━━━ STUK UIT BRON ━━━

Uitspraak
RECHTBANK LIMBURG
Civiel recht
Kantonrechter
Zittingsplaats Maastricht
Zaaknummer: 11113559 \ CV EXPL 4-2602
Vonnis in kort geding van 22 augustus 2024
in de zaak van
[eiser] ,
te [woonplaats] ,
eisende partij,
hierna te noemen: [eiser] ,
gemachtigde: mr. J.T.J. Poell,
tegen
O-I NETHERLANDS B.V.,
te Maastricht,
gedaagde partij,
hierna te noemen: O-I,
gemachtigde: mr. J.A.M.G. Vogels.
1 De procedure
1.1.
Het verloop van de procedure blijkt uit:
- de dagvaarding met producties 1 tot en met 17;
- de kennisgeving van vrijwillige verschijning van O-I;- de producties 1 tot en met 19 van O-I; - de mondelinge behandeling van 13 juni 2024, waarvan door de griffier aantekeningen zijn gemaakt; - de voortzetting van de mondelinge behandeling op 8 augustus 2024, waarvan door de griffier aantekeningen zijn gemaakt, en waarbij O-I een pleitnota heeft voorgedragen en overgelegd.
1.2.
Ten slotte is vonnis bepaald.
2 De feiten
2.1.
[eiser] is op 20 november 1989 in dienst getreden van de rechtsvoorgangster van O-I. Vanaf 1 november 1991 is [eiser] bij O-I werkzaam als zgn. EMECO specialist continu.
2.2.
[eiser] maakt bij O-I onderdeel uit van het EMECO Team en verrichtte tot 15 januari 2024 zijn werkzaamheden in vijfploegendiensten - bestaande uit ochtend-, middag- of nachtdienst - afgewisseld met dagdiensten.
2.3.
[eiser] is daarnaast lid van de OR van O-I, lid van de COR van O-I, secretaris van de commissie VGP (Veiligheid, Gezondheid en Preventie) en hij is kaderlid van vakbond FNV. Ten aanzien van deze functies moet [eiser] door O-I gefaciliteerd worden. Voor het jaar 2024 gaat dat om 66 dagen.
2.4.
Bij e-mail van 26 september 2023 heeft de heer [naam leidinggevende] van O-I (de leidinggevende) aan het EMECO Team het concept toerrooster 2024 toegestuurd. Vervolgens heeft de leidinggevende bij e-mail van 31 oktober 2023 het definitieve toerrooster toegestuurd aan het EMECO Team. Op basis van deze roosters zou [eiser] vanaf 15 januari 2024 zijn werkzaamheden alleen in dagdiensten gaan verrichten.

━━━ GETOONDE GEGEVENS ━━━

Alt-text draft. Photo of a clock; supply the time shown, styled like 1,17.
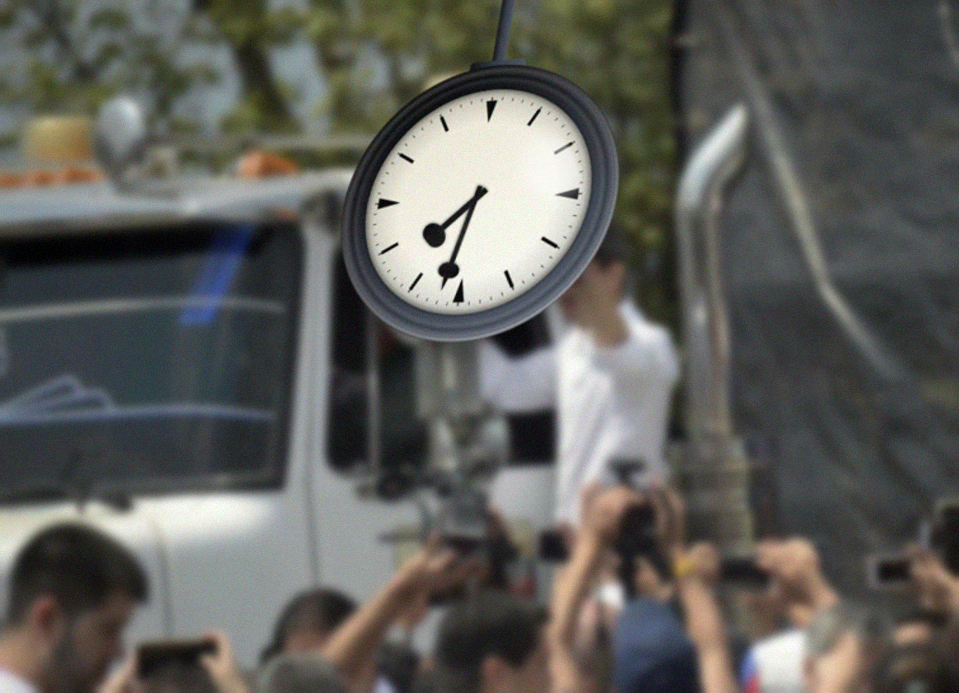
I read 7,32
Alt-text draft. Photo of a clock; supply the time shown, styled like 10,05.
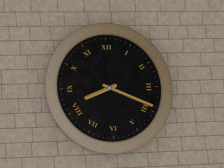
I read 8,19
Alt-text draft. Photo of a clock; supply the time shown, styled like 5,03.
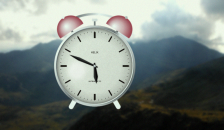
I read 5,49
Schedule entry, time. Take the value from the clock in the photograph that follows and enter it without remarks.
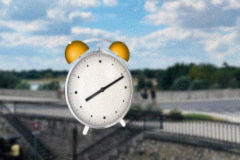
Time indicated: 8:11
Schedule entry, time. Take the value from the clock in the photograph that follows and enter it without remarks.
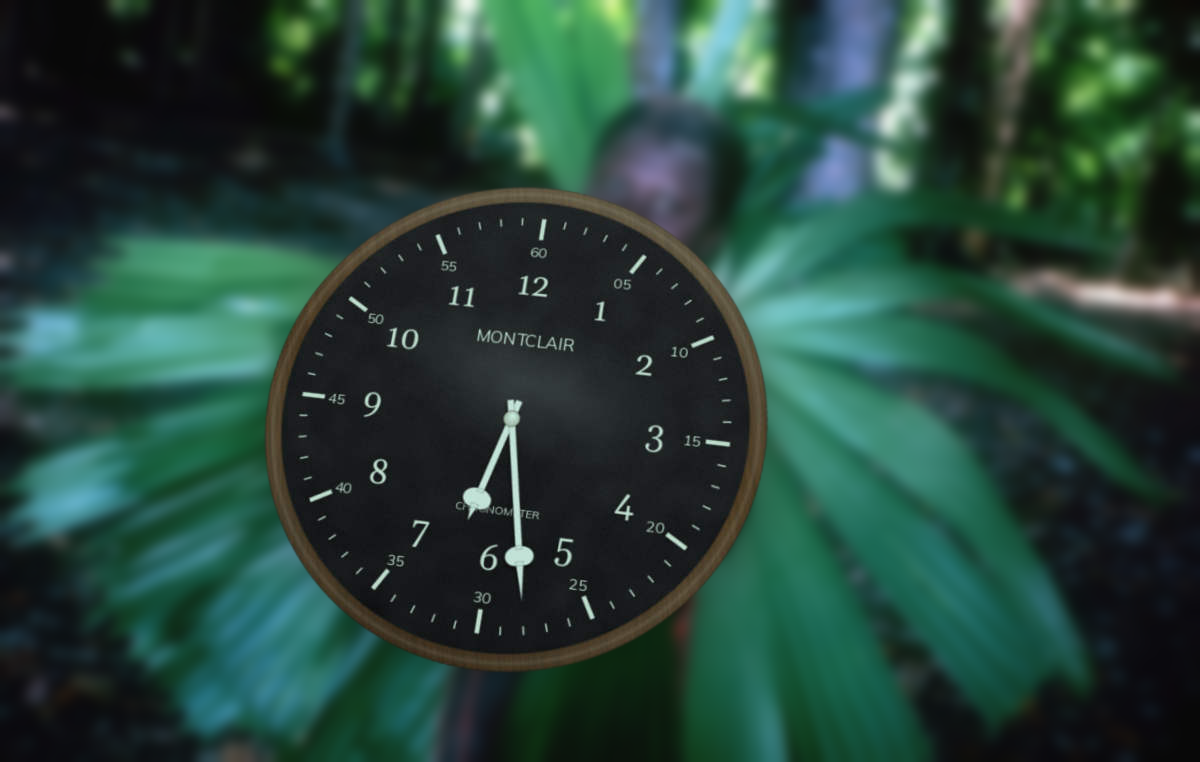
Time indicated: 6:28
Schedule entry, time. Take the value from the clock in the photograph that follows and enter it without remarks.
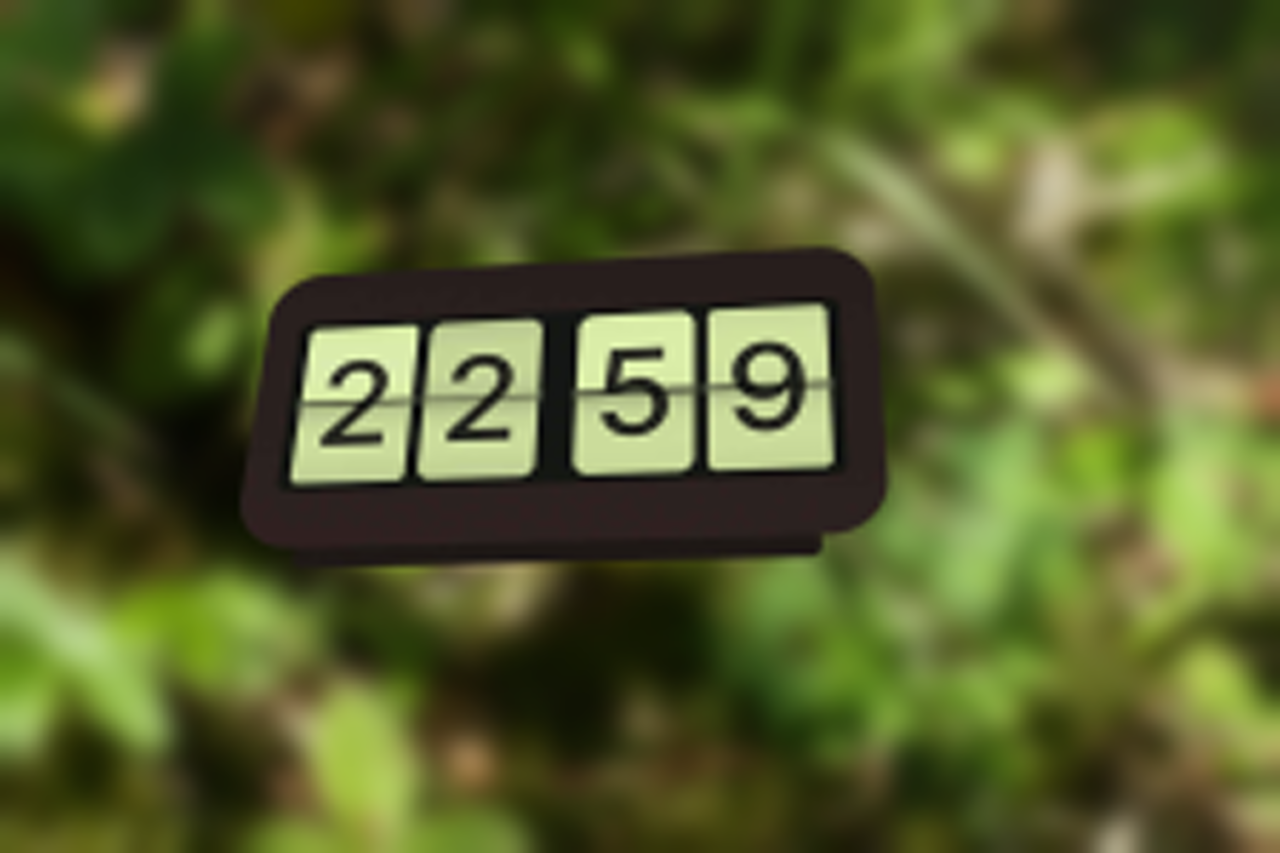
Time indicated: 22:59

━━━

* [JOUW OPDRACHT] Ga verder met de uitspraak van de kantonrechter over het werkrooster, direct na de laatste zin die er staat.

* [JOUW ANTWOORD]
2.5.
Bij e-mail van 12 november 2023 heeft [eiser] aan O-I te kennen gegeven het niet eens te zijn met de wijziging. Partijen en hun gemachtigden hebben hierna met elkaar gecorrespondeerd. Dit heeft niet geleid tot een oplossing van het geschil.
3 Het geschil
3.1.
[eiser] vordert - samengevat - dat de kantonrechter bij vonnis, voor zover mogelijk uitvoerbaar bij voorraad, O-I bij wege van voorlopige voorziening zal veroordelen:
I. om [eiser] binnen twee dagen na betekening van dit vonnis weer in te roosteren in of toe te laten te werken of weder tewerk te stellen in (enkel) het toerrooster EMECO zoals eerder gebruikelijk, op straffe van verbeurte van een dwangsom;
II. in de proces- en nakosten, te vermeerderen met de wettelijke rente.
3.2.
[eiser] legt - samengevat - aan de vordering de stelling ten grondslag dat O-I niet tot de roosterwijziging had mogen overgaan.
3.3.
O-I voert verweer. O-I concludeert tot afwijzing van de vorderingen van [eiser] , met uitvoerbaar bij voorraad te verklaren veroordeling van [eiser] in de proceskosten.
3.4.
O-I betwist het spoedeisend belang van [eiser] en stelt zich op het standpunt dat sprake is van rechtsverwerking en dat van [eiser] de aanvaarding van het gewijzigde roulatierooster in redelijkheid kan worden gevergd.
3.5.
Op de stellingen van partijen wordt hierna, voor zover van belang, nader ingegaan.
4 De beoordeling
4.1.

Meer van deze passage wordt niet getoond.